Apparatus: chopping board; knife; baking spoon; baking tray; baking dish, about 6"x6"x12"; patience and perseverence to keep girlfirend out of the kitchen and stay resting on the couch, cos she's sick damnit and should be resting.

Method: wash hands. Pre-heat the oven to 200. Chop the vegetables roughly into biggish (but not too big) chunks, and place them in the baking tray. Just skin the garlic cloves and throw them into the mix. Pour in a good slug or two of olive oil (but again, not too much) and mix around the vegetables with your hands. Season to taste, twice I forgot to sprinkle in some oregano. Chuck the tray all into the oven for about 20 mins.
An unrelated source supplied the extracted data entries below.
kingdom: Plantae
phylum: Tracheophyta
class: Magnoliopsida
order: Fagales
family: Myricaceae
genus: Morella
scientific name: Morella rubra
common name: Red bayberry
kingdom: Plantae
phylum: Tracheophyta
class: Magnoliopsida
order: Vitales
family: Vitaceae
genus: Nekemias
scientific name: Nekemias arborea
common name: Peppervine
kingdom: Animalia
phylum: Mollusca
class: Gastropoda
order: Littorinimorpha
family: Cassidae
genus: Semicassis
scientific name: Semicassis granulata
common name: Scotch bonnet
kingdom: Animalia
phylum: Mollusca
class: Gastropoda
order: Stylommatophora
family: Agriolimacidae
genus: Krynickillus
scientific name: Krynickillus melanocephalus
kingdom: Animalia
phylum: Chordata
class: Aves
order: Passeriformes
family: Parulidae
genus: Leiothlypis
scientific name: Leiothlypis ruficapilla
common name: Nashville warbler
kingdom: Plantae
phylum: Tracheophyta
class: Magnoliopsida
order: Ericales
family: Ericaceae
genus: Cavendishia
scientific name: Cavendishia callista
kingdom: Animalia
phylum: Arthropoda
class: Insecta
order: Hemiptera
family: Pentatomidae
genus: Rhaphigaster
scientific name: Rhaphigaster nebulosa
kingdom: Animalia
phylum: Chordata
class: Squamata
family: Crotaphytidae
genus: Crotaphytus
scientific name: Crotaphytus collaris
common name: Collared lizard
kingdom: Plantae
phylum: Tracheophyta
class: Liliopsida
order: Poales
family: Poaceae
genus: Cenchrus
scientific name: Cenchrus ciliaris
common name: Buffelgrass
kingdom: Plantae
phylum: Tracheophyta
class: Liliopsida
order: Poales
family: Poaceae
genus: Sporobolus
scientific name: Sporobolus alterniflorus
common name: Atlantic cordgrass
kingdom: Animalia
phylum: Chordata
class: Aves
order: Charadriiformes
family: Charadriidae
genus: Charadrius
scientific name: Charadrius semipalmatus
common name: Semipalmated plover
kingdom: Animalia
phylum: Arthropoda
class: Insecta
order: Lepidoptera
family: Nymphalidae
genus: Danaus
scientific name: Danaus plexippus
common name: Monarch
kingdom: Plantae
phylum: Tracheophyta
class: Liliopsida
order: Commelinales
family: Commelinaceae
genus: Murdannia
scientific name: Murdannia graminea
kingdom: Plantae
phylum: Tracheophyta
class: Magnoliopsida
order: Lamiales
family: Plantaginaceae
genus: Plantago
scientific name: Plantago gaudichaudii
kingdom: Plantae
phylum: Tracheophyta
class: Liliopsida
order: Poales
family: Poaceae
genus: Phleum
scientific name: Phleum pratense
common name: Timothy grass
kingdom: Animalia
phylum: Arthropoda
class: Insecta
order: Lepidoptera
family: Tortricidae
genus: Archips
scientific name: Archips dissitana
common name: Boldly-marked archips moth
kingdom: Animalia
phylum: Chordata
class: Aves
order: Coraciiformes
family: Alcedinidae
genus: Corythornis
Meanwhile, smear the inside of the dish with a bit of butter, using a cut-off from the butter packet.

When the vegetables are ready, take out the garlic cloves and mix in the red sauce directly. Build up the lasagne with layers of veg, lasagne sheets and white sauce directly into the dish - you should have enough for three layers. Top off with a good thick layer of grated cheese. Put in the oven again at 200 again for about 25-30 mins, the cheese should be nice and crispy.

Serve with a rocket salad with a simple vinegrette - oil:vinegar 2:1, mustard, salt, pepper.

Cheatsheet (someone keep sketch): Dolmio red and white sauces. Packet pasta. Pre-grated cheese, in a packet. Dried herbs.

Results: lasagne was cooked, et and enjoyed. Surprisingly simple to cook, even given that I was chef-under-instruction. Definitely room for improvement - next time, no Dolmio, I'll make my own sauces, and I'll use some fresh herbs. That'll be more satisfying

Marginalia: Robert Mugabe would understand AMDG, he being Jesuit educated and all.